Le jugement critiqué sera infirmé et la société Mutualité française Charente condamnée à payer cette somme à M. [D], en sa qualité d’ayant-droit de la salariée.
Sur la demande au titre du solde d’indemnité de licenciement
La société Mutualité française Charente justifie avoir réglé la somme de 919.46 euros par chèque remis le 27 janvier 2022 à Mme [D], qui a été encaissé par cette dernière.

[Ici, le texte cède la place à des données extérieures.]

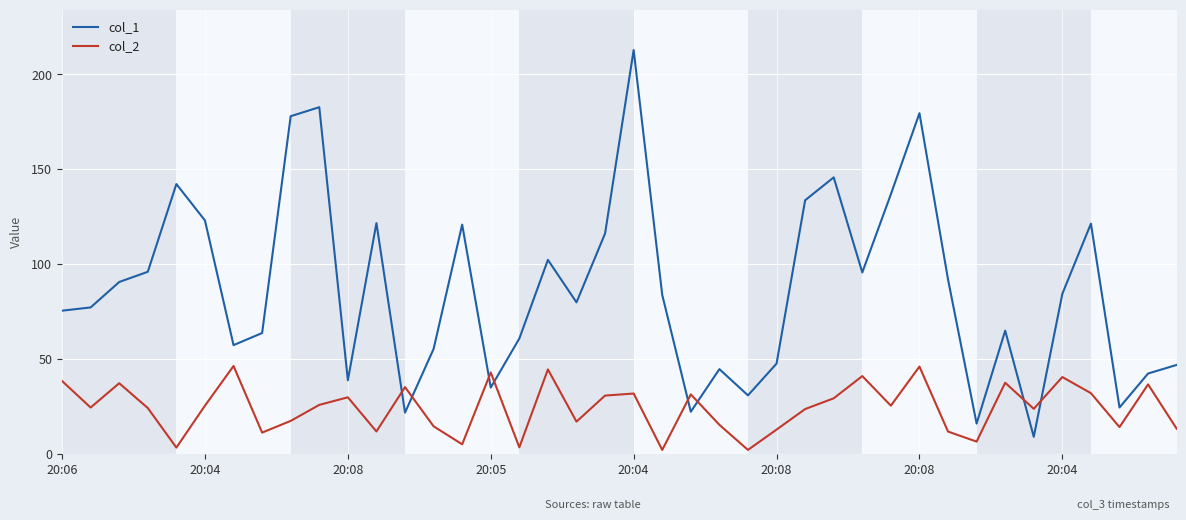

How many values in the col_1 series are below 83?

20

Toutefois, comme le fait valoir à juste titre l’appelant, l’intimée ne justifie pas avoir réglé les intérêts au taux légal qui ont couru à compter de la convocation par l’employeur devant le conseil de prud’hommes, en application de l’article 1231-6 du code du travail, jusqu’à la date du paiement du 27 janvier 2022.

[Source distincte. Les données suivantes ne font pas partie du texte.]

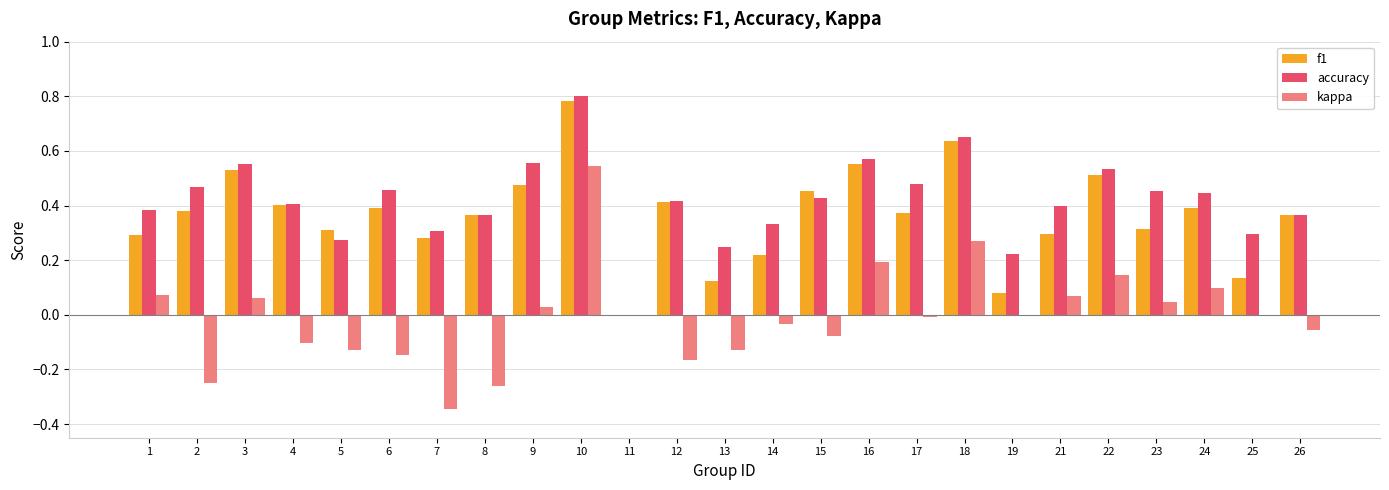

Between 1 and 16, which series saw the biggest shift?

f1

Il n’y a dès lors pas lieu d’infirmer le jugement du conseil de prud’hommes sur ce point, mais il sera constaté le paiement de la somme de 919.46 euros.
Sur les frais de l’instance
La société Mutualité française Charente, partie perdante, sera condamnée aux dépens, ainsi qu’à payer à M. [D] la somme complémentaire de 1500 euros au titre des frais irrépétibles exposés en cause d’appel, en sus de la somme allouée en première instance sur le fondement de l’article 700 du code de procédure civile.
PAR CES MOTIFS,
La cour,
Infirme le jugement déféré sauf en ce qu’il a condamné la société Mutualité française Charente à payer à Mme [D] la somme de 919.49 euros à titre de reliquat d’indemnité de licenciement avec intérêts au taux légal à compter du 7 octobre 2020 et la somme de 1500 euros au titre de l’article 700 du code de procédure civile.
Statuant à nouveau des chefs infirmés et y ajoutant,
Déclare nul le licenciement de Mme [D].
Condamne la société Mutualité française Charente à payer à M. [D], ayant-droit de Mme [D] :
— la somme de 30 000 euros de dommages et intérêts pour licenciement nul
— la somme de 5000 euros de dommages et intérêts pour licenciement vexatoire
— la somme de 3000 euros de dommages et intérêts pour exécution fautive du contrat de travail ;
Ordonne d’office le remboursement par l’employeur fautif aux organismes intéressés des indemnités de chômage versées à Mme [D], du jour de son licenciement au jour du présent arrêt, dans la limite de 6 mois d’indemnités ;
Constate que la somme de 919.49 euros au titre du reliquat d’indemnité de licenciement a été réglée le 27 janvier 2022 ;
Condamne la société Mutualité française Charente aux dépens ainsi qu’à verser à M. [D] la somme de 1500 euros au titre des frais irrépétibles exposés en cause d’appel.
Signé par Madame Marie-Hélène Diximier, présidente et par A.-Marie Lacour-Rivière, greffier, auquel la minute de la décision a été remise par le magistrat signataire.